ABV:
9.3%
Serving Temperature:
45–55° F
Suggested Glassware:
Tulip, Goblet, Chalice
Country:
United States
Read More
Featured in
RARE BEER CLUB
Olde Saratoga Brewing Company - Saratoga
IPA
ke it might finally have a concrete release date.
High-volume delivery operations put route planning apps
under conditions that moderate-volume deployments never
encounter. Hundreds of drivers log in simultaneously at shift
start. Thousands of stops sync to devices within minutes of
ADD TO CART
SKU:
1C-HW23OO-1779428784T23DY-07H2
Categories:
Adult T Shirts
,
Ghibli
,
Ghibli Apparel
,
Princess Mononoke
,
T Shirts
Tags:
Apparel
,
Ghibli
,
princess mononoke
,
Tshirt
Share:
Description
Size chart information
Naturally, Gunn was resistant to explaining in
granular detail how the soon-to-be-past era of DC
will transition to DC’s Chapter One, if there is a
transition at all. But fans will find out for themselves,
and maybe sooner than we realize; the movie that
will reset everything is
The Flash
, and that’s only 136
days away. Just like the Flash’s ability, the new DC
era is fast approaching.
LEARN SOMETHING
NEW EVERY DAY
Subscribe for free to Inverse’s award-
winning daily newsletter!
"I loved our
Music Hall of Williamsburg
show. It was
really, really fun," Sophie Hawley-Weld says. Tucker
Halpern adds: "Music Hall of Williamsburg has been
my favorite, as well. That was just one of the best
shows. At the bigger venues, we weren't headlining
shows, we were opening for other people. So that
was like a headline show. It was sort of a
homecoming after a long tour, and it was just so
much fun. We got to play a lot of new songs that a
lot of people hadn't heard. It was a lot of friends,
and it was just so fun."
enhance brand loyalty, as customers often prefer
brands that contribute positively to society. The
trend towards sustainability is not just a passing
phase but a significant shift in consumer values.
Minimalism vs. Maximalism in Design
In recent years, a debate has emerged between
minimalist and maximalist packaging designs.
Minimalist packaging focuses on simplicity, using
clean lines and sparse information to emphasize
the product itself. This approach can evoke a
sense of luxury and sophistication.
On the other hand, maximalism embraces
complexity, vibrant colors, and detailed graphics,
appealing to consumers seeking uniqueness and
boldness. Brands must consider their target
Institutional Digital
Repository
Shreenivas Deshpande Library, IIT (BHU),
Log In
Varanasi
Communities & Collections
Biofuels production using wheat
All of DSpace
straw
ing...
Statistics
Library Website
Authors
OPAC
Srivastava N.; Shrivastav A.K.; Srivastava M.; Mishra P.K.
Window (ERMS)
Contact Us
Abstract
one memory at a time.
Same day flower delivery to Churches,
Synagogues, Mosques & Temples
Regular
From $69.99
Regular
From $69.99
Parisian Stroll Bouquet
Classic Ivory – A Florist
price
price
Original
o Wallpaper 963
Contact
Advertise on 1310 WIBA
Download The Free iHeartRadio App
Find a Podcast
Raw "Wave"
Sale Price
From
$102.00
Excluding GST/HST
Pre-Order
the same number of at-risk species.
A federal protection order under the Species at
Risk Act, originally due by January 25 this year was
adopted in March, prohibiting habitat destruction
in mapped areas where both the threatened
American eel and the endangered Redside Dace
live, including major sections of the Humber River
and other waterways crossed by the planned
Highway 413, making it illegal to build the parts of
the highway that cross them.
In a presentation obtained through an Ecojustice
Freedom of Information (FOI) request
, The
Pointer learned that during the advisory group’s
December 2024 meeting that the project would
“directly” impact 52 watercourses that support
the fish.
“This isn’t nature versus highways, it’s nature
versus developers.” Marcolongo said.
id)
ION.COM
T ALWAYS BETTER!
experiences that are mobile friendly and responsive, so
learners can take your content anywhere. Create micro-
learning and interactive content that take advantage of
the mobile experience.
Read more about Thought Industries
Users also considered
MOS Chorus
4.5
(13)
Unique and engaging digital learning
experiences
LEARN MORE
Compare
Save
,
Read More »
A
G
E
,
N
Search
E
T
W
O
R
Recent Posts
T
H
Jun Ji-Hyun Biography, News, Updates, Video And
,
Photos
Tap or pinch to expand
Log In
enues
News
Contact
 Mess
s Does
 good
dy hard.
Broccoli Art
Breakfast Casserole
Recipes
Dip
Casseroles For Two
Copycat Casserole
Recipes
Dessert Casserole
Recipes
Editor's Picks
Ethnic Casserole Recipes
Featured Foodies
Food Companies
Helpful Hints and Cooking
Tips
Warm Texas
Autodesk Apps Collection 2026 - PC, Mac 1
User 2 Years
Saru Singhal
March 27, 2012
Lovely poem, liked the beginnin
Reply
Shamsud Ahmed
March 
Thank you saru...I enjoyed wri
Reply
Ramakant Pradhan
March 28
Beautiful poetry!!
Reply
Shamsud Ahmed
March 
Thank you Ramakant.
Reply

::::

**Work item**
Please count the lines in the data above that contain the string "using", matching case exactly, and reply with only the number.

**Output of the exercise**
2